Ruth Parson Original Art

Ruth Parson Ruth Parson 2005

W


hat about it, my original art?

There I sit, unkempt in my braid and house shirt, straining in my old lady glasses, a brush in each hand challenging, inviting, cajoling, and finally in the deep crevices, allowing my brain to search, struggle, reach, and snap into place. I'm painting in gouache on a paper block, striving to remember where my art and I last met and how these dance steps go.

It is more than an effort, that can be seen, to shrug off the day job that hounds me waking and sleeping and that personal life all resolutely metered with its cleaning, planning, resting, engaging. Where in that photo, whose snapping I clearly ignored because I was awfully busy in my effort to make a brushstroke and its color resemble its parent, are the broad gestures and the youth that fell in love with art?

Right inside, just right down in the heart, is that girl, making another piece of art no matter what because there is not a choice about art. You are an artist and it will just wait inside you for the chance to lunge at the tools you might have walked by a million times before you'd let it grab them up and get to work. Shamelessly art carries on its job, the moment it gets a chance, no matter how long it had to hold its breath, no matter how faint it has become in the waiting. Art will be made.
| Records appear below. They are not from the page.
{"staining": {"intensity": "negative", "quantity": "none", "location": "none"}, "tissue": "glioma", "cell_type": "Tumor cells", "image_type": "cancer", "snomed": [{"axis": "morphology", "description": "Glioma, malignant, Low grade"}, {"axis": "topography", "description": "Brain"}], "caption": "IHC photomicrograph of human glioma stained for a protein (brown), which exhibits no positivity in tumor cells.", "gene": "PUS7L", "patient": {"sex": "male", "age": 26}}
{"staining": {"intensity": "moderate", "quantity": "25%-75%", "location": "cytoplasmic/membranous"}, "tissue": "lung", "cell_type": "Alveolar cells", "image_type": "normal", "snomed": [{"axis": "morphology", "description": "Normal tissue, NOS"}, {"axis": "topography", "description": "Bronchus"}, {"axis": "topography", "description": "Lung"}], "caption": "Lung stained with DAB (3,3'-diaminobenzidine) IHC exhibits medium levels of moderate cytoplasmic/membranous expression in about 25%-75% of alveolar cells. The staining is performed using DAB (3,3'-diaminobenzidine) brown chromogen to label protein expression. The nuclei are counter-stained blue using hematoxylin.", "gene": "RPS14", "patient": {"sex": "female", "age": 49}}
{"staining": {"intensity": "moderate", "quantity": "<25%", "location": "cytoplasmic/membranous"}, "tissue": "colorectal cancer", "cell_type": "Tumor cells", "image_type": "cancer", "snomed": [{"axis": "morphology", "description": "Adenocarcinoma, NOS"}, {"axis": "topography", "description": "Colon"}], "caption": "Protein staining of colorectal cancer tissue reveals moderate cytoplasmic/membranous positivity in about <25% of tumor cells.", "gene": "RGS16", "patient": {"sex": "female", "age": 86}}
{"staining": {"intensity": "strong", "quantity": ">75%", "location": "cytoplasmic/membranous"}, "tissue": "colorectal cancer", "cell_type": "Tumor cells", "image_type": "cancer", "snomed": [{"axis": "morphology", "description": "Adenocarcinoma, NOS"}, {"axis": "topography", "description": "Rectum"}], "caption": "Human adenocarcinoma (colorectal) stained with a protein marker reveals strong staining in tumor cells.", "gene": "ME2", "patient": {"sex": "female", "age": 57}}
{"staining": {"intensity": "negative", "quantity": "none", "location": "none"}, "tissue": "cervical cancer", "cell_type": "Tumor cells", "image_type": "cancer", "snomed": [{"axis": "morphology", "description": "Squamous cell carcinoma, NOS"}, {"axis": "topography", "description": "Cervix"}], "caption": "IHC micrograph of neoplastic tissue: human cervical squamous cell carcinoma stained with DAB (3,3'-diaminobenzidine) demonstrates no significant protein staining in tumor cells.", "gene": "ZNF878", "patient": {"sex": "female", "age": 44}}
Art and I started up together when I was about eight. Rather late from what I understand talking with other artists. I started out a writer really, moral tales with some childish drawings to objectify them. I danced, I played flute, I made clothes, I made plays with my sisters. Writing was what I was serious about. Unfortunately my stories became more obscured as my little life took turns odd and more odd, finally becoming so enigmatic there seemed no way in.

The day, late in spring nineteen-sixty-five, that the plagiarist garnered the highest kudos and I was told my work was painfully and regularly trite, I quit writing. Even then, art would not leave me. I stumbled into a high school sculpture class, salving my wounds. Well, this was a place in which art found herself quite comfortable. I was stunned, stupefied, regaled.

More odd turns, art and I took a hiatus while I married and mothered and lost. Art returned, as has been her habit, when I understood that she works as a preventive, as a curative. Through my second and third decades I studied psyche for a living and sculpted to understand, to bear, and because the art that resided in my hands insisted on having life too.

Then painting showed up. Oo la la. Oil Paint. I'll say it again, Oil Paint. My eyes reach up to a spot just at the base of heaven. I sigh and rub the fingers of my other hand together, as if over the sweet body of color, mixed just so, like love, like the best food, fabric, skin. When the sensation sweeps me, the fingers of both hands swim slowly, reminiscently. Then we have canvas, freshly prepared with rabbit skin glue. Horrid, I know. I am sorry, but it is so right, so old, so very much the living breath of art. It brings true liveliness to the canvas. It so lovingly beckons the paint. I say my sorrys to the rabbits and venerate them for their deeply enticing gift.

I have at turns painted in every spare moment, then only in my head for years. Art though, never leaves me. Sometimes my heart, wincing and pinching in on itself when it has been too long, fears that I'll never get to painting again, or my long lost sculpture. I will count on her to show up and am thankful to have Steve, my dear, my artist, to help us out.

Steve has been egging me on and holding my place in art since we met up in nineteen-seventy eight. He's been integral to my art life when that other side, the work I have done with mental illness over thirty years time, takes a grab at me and won't let go. He led me across the bridge from three dimensional renderings to two, what joy. Over the years he has inspired me, collaborated with me, shamed me, and trusted me. He has held my place when all the art in me went to my other work.

This business here is a part of the collection of art I have made, the art thoughts I have had, the life I lived that couched the art I have been making since the mid-nineteen seventies. I hope that some day there will be time to add those books I made when I was eight and all the notes and epics I scratched and typed, in an effort to name what my life is made of. I don't know why exactly. Probably because this has been a dear old sweet life and so full of hope when it seemed there shouldn't be a spark of it. I want to pass that hope on in this world that can to some, seem so dreary and dire, even on an early spring afternoon such as this.